You might also find Ch 12: Programming helpful since it covers for loops.
For loops start with a declaration of a counter, which is automatically incremented each loop, and repeats a fixed number of times. Note that this approach assumes scrs only has 1 column of data. If that is not true, you will need to modify this approach.
for i = 1:size(scrs,2)
if scrs(i,:) ~= 1 || scrs(i,:) ~= 0
unclassifiable(i,:) = scrs(i,:);
disp('Unclassifiable nanoparticles detected.')
end
end
What you have written looks more like a while loop to me, which continue to loop as long as the conditional expression is true. However, this stops looping the first time scrs is 1 or 0. Note that this approach assumes scrs only has 1 column of data.
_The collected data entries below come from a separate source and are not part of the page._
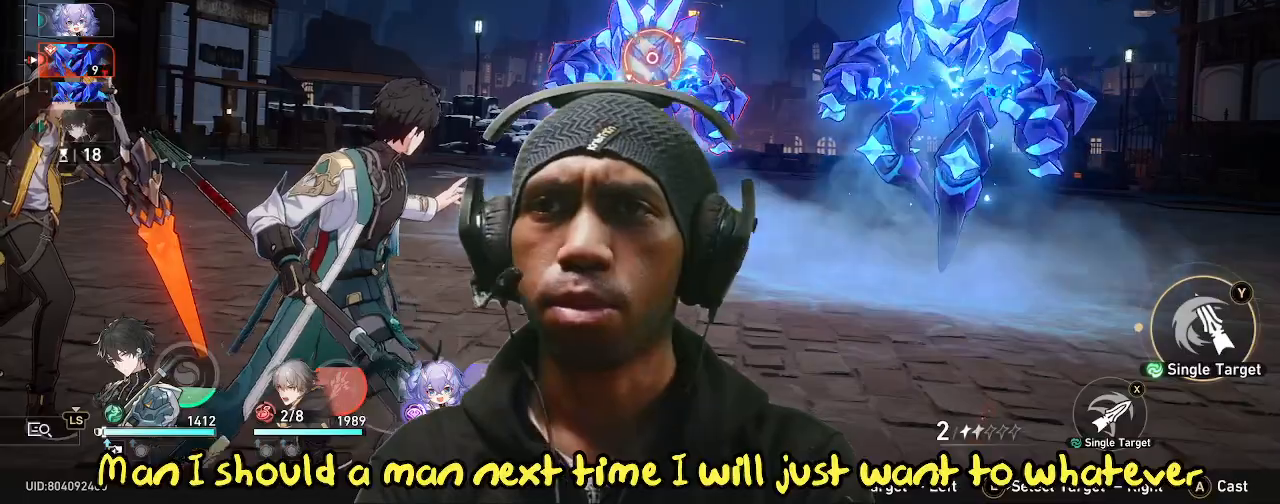
Gameplay with a controller (PlayStation layout); each line is a JSON object with the inputs held at the frame after it (dt_ms = milliseconds from this image to that frame). "events" lists button and stick changes between this image and that frame as [ms after this image, input, new state], when the widget could be followed in between. Not read: L3 R2 R3 TOUCHPAD.
{"dt_ms": 500, "buttons": [], "left_stick": "center", "right_stick": "center", "events": [[200, "CROSS", "down"], [350, "CROSS", "up"]]}
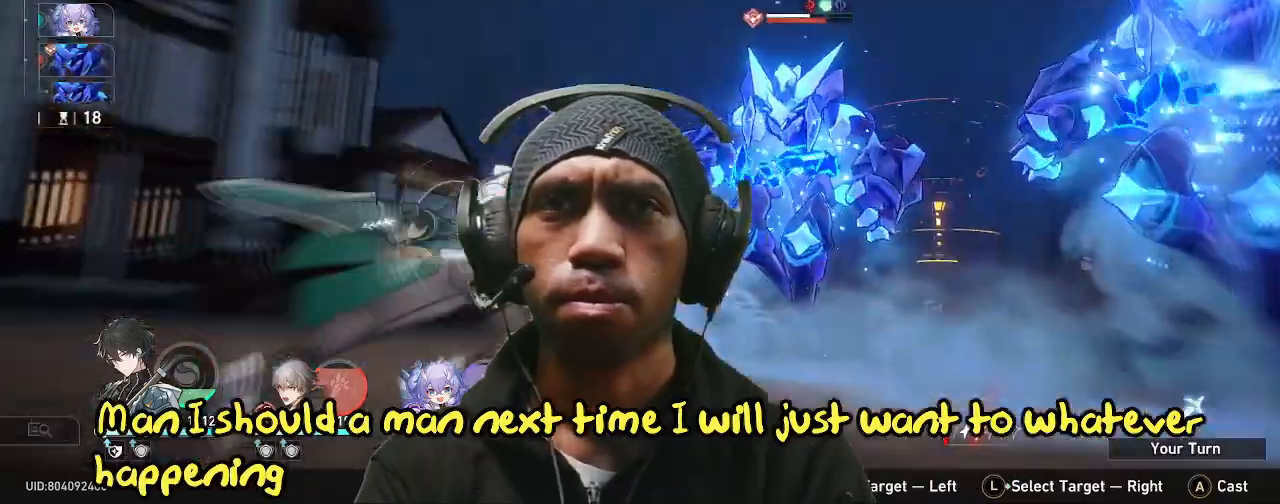
{"dt_ms": 500, "buttons": [], "left_stick": "center", "right_stick": "center", "events": []}
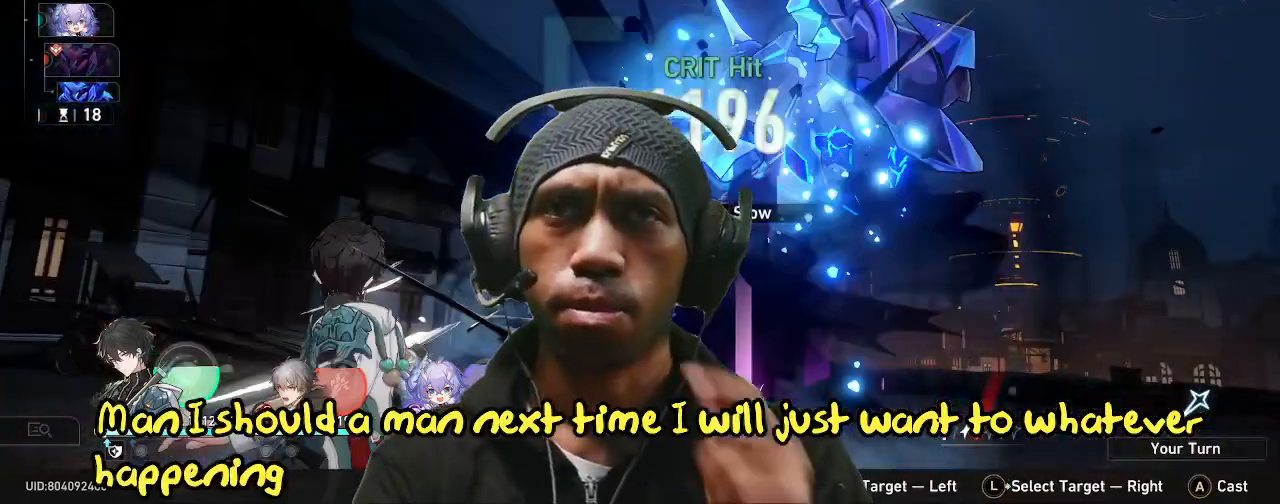
{"dt_ms": 500, "buttons": [], "left_stick": "center", "right_stick": "center", "events": []}
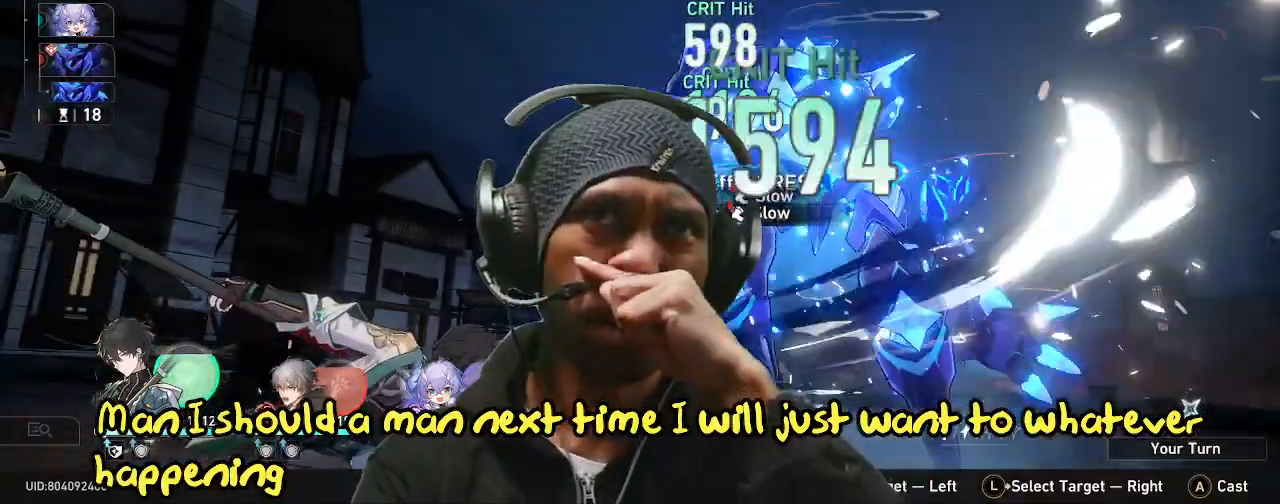
{"dt_ms": 500, "buttons": [], "left_stick": "center", "right_stick": "center", "events": []}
If that is not true, you will need to modify this approach.
i = 1;
while scrs(i,:) ~= 1 || scrs(i,:) ~= 0
unclassifiable(i,:) = scrs(i,:);
i = i+1;
disp('Unclassifiable nanoparticles detected.')
end
Not sure which one you want so try them both to understand the difference.
Raven Buckman on 11 Jan 2022
Thanks so much. I want it to keep looping throughout the entire matrix so this is quite helpful. Thank you.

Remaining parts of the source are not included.